By JEFFREY B. COHEN | The Hartford Courant

December 23, 2008

Here's what should happen after you park your car near one of the new "pay-and-display" parking meters in downtown Hartford:

Pay. And display.

Problem is, that second step apparently is a doozy. Instead of heeding the instructions — feeding the meter and displaying the receipts on the dashboards of their cars — some motorists are taking the receipts with them and earning parking tickets as a result.

To correct the issue, the Hartford Parking Authority will print and install a pictogram — a fancy word for a sign displaying a car and a big red arrow that points to a receipt on the dash — on each of its meters. The following message will be included: "Display the receipt face up on the vehicle's curbside dashboard."

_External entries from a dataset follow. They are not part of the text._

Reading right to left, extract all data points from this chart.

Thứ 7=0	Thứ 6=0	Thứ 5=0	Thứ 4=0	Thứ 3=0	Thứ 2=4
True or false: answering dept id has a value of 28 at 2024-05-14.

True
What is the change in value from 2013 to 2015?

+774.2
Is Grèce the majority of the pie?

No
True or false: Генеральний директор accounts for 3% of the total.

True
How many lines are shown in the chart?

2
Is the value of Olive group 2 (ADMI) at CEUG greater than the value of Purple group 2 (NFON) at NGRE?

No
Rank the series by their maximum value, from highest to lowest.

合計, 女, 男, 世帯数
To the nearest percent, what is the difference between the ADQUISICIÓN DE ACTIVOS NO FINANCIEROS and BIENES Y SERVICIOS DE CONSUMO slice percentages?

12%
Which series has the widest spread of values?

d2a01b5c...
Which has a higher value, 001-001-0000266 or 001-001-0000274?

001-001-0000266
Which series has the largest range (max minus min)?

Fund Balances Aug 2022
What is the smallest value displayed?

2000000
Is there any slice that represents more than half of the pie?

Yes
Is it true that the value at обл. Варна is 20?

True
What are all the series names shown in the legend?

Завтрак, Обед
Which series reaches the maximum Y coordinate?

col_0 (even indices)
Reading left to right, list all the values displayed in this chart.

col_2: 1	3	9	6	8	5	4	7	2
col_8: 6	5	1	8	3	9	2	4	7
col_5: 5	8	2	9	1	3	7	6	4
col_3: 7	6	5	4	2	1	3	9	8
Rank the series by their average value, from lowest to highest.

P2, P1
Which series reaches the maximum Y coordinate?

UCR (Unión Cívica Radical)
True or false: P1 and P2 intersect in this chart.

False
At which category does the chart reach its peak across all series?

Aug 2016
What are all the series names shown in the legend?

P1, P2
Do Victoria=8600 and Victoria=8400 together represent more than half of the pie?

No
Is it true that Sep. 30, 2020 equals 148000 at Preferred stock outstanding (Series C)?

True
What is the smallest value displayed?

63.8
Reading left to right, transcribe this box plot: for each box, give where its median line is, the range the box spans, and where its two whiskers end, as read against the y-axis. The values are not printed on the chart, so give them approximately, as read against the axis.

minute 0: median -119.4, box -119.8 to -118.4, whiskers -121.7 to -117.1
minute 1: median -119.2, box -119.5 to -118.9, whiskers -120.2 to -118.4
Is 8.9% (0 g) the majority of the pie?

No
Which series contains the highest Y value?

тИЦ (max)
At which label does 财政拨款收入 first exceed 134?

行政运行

In other words, pay. And display.

The city paid $3.3 million to replace most of the 1,600 coin-fed meters downtown with 250 solar-powered, $13,000-a-unit kiosks. Each unit takes the place of seven or eight of their predecessors. All of the new units are in place, and 170 are operational, said Carey Redd, the authority's associate director, and his boss, James Kopencey. Both say there has been positive feedback on the kiosks — people like being able to pay with plastic, and the ability to use up the time remaining on their receipts at other downtown locations.

As for those who don't display after they pay, they can have their tickets erased if they can prove that they had paid for parking, Kopencey said.

Last week, Fred Shamo put his money into a meter behind city hall, took his receipt, and put it on his dashboard like he's supposed to. It was his second or third time using the meters. The first time?

"I was just guessing," Shamo said. "I was checking the other cars."

Bob from Windsor, who would not give his last name, had parked his car on the way to the Wadsworth Atheneum Museum of Art last week when he asked, receipt in hand, "What do you with these things?"Moments later, city Treasurer Kathleen Palm Devine arrived at city hall for a meeting and said she knew what to do.

"It's human nature to resist change or to take awhile to adapt to change," she said. "But I'm sure people will get the hang of it."